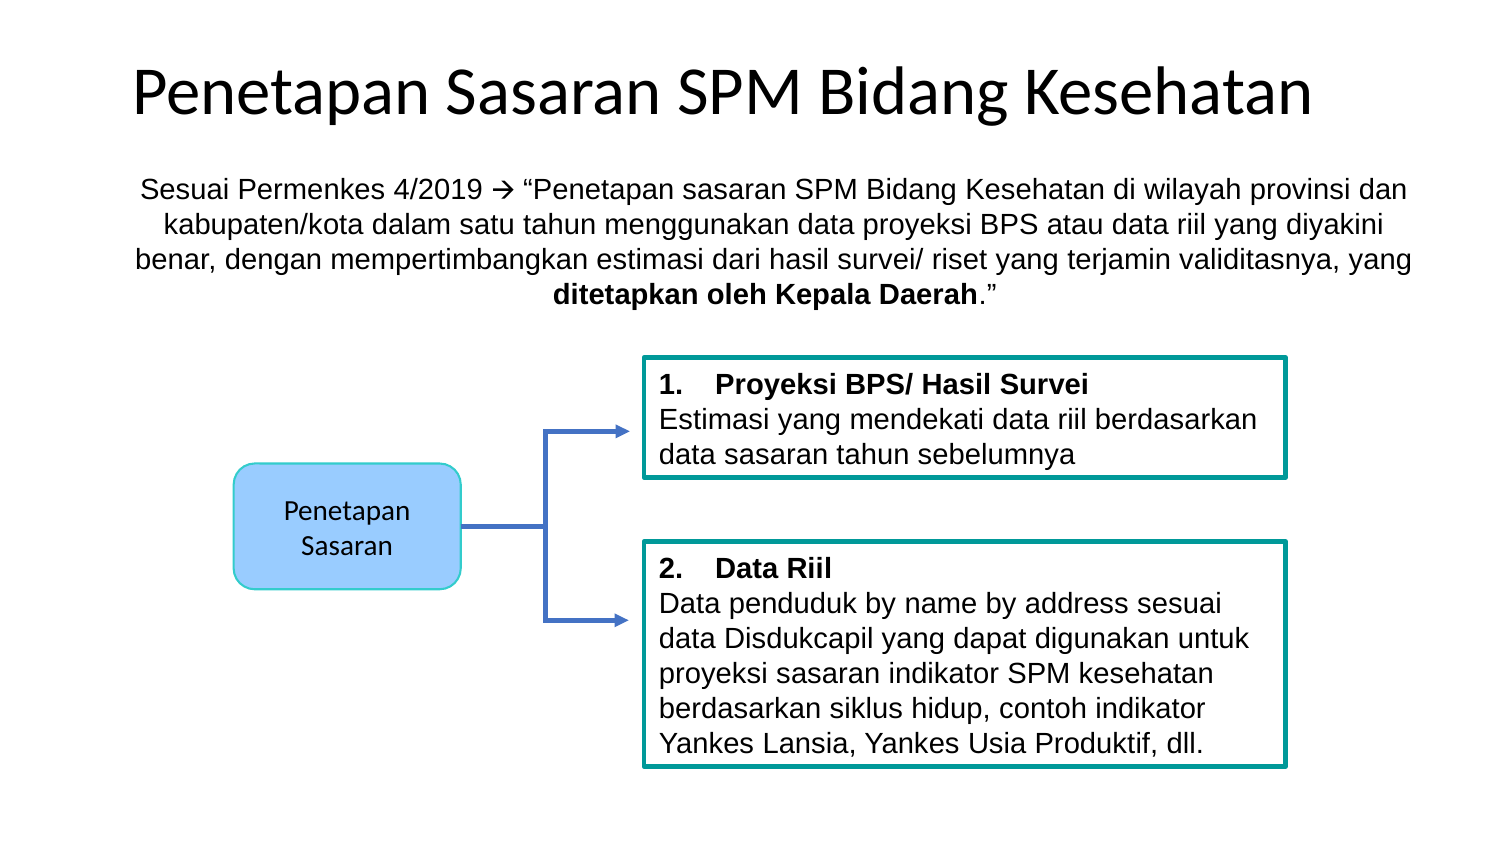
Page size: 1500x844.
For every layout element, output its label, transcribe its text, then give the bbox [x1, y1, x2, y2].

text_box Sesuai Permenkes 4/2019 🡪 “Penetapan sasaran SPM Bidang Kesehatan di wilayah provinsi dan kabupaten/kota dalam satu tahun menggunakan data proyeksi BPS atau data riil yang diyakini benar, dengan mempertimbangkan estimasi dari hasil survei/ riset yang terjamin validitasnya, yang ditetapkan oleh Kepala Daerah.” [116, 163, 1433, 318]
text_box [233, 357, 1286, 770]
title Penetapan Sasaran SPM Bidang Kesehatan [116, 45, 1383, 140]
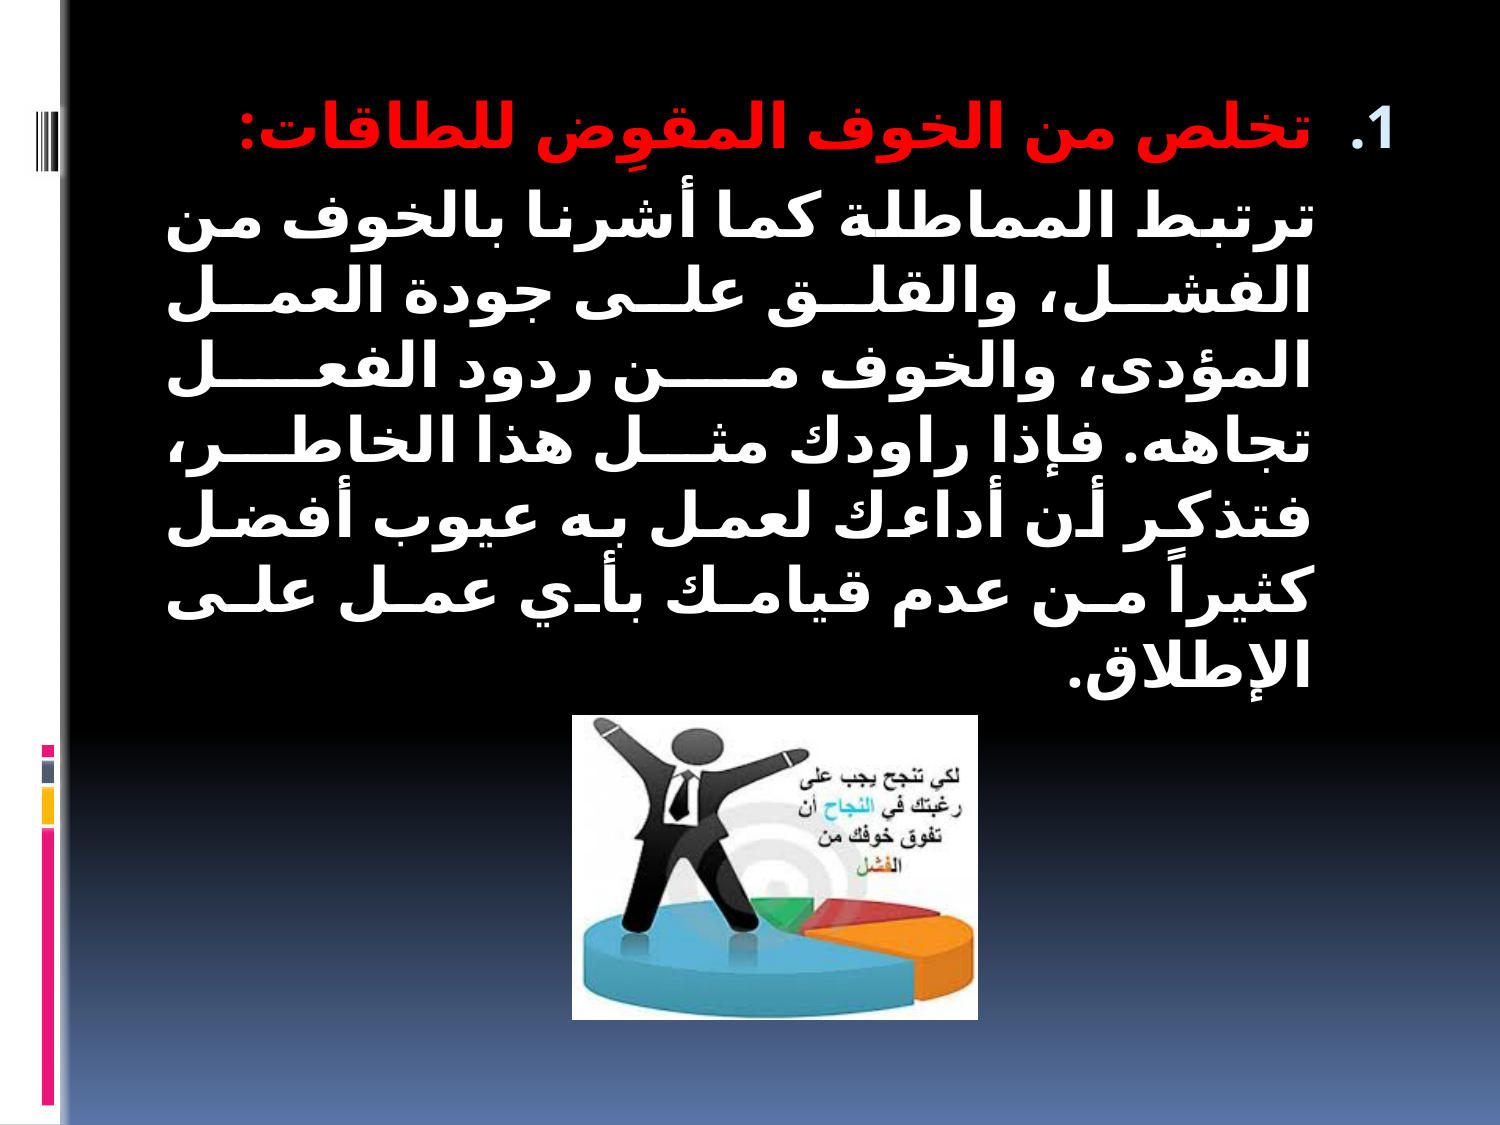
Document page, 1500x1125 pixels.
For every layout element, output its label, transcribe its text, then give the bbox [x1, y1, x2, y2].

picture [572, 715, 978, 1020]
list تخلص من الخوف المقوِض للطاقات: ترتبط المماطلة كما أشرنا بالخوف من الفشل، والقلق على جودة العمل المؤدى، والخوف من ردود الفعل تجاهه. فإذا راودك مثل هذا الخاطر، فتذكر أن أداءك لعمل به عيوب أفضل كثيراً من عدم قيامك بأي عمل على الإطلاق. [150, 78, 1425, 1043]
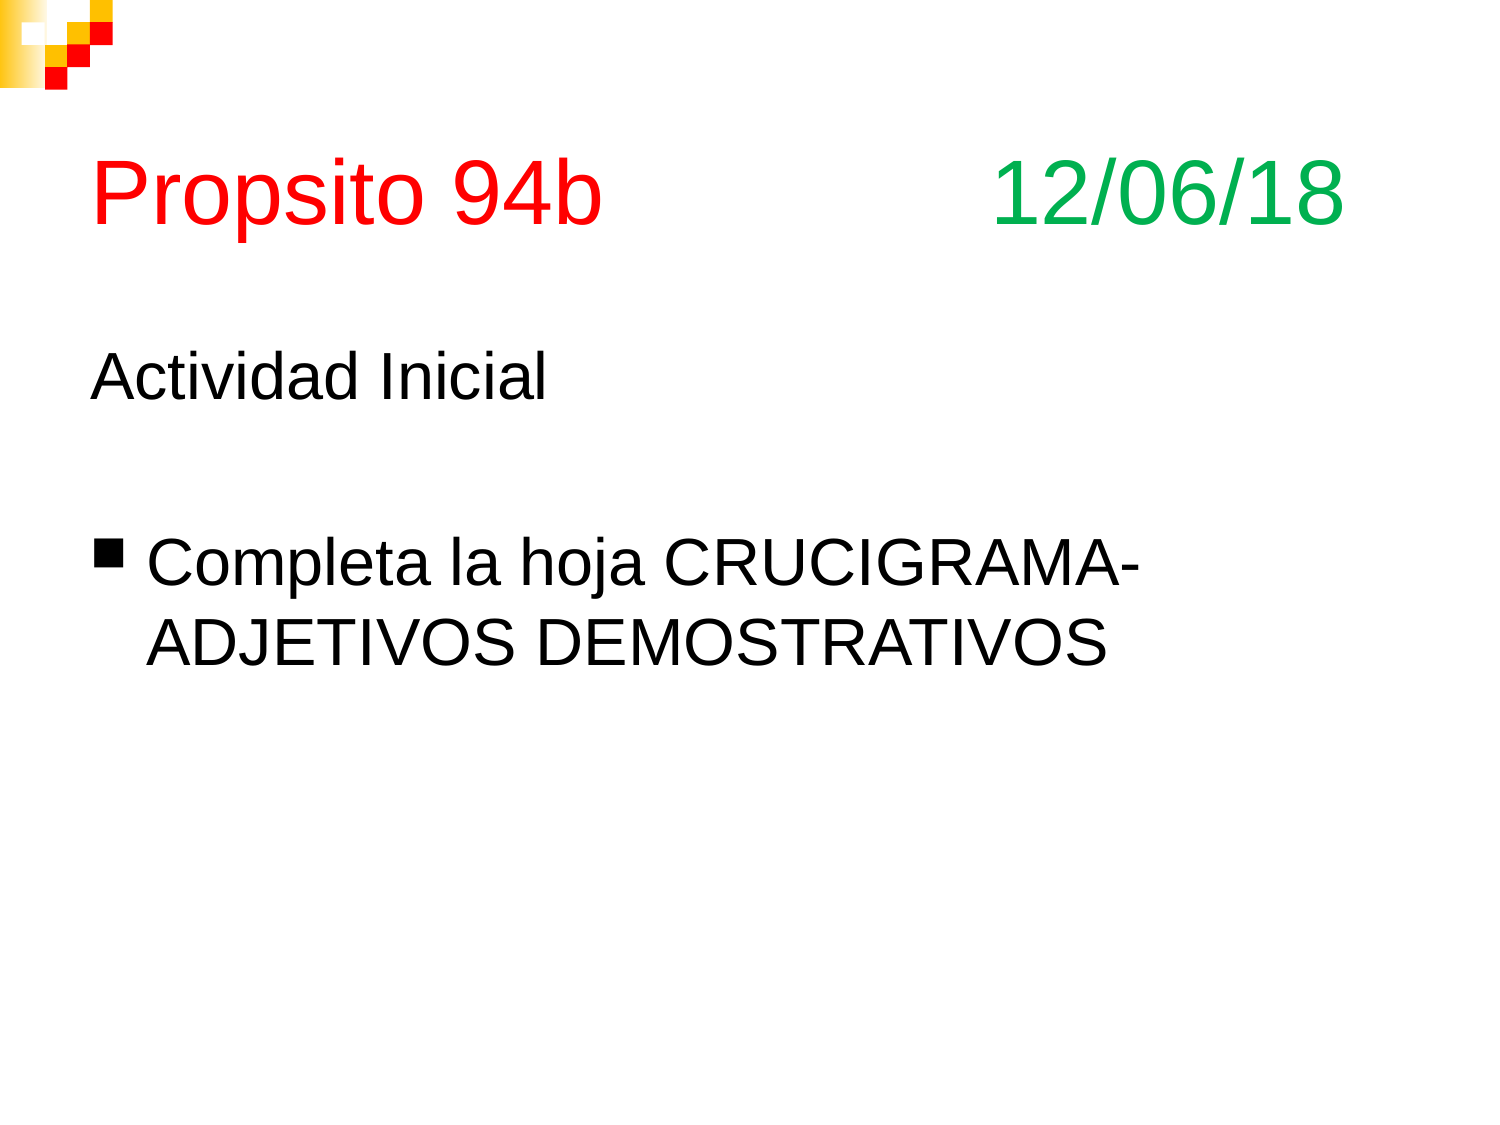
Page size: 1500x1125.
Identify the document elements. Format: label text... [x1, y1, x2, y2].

==========

- What you are asked to do
Report each line of the material in which the string "size" occurs.

- Completed exercise
Page size: 1500x844.
Page size: 1500x1125.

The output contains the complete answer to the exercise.